----- 文書抜粋
2023年6月22日、インドで開かれたG20(主要20か国・地域)教育相会合にて、成果文書が取りまとめられた。成果文書では、インターネット上のデータを使って文章や画像、プログラムコードなどを自動で生み出す「生成AI(人工知能)」の急速な進化について、「教育システムを改善させる可能性があると同時に課題でもある」と明記。そのうえで「人権を尊重した教育や訓練での公平かつ包摂的な活用を支持する」としている。

生成AIの活用については、読書感想文や論文などが簡単に作成できるため、思考力や表現力を育む学習への悪影響が指摘されていた。今週6月22日には、文部科学省が生成AIを教育現場でどのように活用すべきかについてまとめた、小中高校向けのガイドラインの原案が明らかになった。原案では、夏休みの読書感想文や日記、コンクールへの作品応募などで、生成AIを使ったにもかかわらず、自分で作成したとして提出することは不正行為であり、自分のためにならないと十分に指導する必要がある、としている。文部科学省は、専門家などの意見を踏まえ、7月上旬までに正式なガイドラインを公表する方針である。
----------
----- 提供資料
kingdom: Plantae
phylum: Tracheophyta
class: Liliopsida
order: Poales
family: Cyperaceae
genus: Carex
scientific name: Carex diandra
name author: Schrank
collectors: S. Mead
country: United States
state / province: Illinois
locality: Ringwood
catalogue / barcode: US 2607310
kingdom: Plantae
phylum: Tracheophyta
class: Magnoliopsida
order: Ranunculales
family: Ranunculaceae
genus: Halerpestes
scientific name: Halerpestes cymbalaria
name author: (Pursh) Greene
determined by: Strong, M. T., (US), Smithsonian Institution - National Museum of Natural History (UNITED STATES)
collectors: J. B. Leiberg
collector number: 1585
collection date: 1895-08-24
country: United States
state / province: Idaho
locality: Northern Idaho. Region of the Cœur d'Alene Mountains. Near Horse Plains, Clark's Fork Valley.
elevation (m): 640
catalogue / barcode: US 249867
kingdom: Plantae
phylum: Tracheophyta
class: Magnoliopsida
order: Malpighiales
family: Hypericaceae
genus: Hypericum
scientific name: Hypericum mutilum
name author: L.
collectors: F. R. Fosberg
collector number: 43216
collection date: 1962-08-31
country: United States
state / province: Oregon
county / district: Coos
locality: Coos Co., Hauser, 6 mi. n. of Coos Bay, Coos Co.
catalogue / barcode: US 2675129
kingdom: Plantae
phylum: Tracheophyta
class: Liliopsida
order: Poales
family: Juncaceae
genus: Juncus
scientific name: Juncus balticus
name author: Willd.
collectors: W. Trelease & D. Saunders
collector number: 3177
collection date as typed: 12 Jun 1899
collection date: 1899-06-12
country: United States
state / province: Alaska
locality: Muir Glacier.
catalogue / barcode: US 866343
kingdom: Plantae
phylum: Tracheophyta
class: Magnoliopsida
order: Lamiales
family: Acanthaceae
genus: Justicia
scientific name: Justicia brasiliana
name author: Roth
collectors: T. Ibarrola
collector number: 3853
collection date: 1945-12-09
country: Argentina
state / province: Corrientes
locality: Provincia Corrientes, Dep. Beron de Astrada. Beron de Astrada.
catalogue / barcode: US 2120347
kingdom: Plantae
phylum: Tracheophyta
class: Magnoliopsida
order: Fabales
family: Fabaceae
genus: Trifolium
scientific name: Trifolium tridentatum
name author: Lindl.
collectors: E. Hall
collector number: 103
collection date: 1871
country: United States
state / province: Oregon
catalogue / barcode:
----------
**以下の課題**
• A. 生成AIと教育に関する文章から、「2023年6月22日、インド」で始まり「活用を支持する」としている。」で終わる部分をそのまま書き写してください。
• B. 生成AIと教育に関する文章の続きを、最後の文のあとから書いてください。

**最終結果**
• A.
2023年6月22日、インドで開かれたG20(主要20か国・地域)教育相会合にて、成果文書が取りまとめられた。成果文書では、インターネット上のデータを使って文章や画像、プログラムコードなどを自動で生み出す「生成AI(人工知能)」の急速な進化について、「教育システムを改善させる可能性があると同時に課題でもある」と明記。そのうえで「人権を尊重した教育や訓練での公平かつ包摂的な活用を支持する」としている。

• B.
生成AIのなかでも脚光を浴びているのが、2022年11月にOpenAIが公開したチャットGPTである。筆者も実際に試してみたが、AIのコミュニケーション能力が人間にかなり近づいていると実感できる。驚くべき進化であるが、前述の通り、人間の思考力や表現力を育む学習への悪影響も懸念される。教育現場での活用の仕方を誤ると、「進化するAI。退化する人間」ということにもなりかねない。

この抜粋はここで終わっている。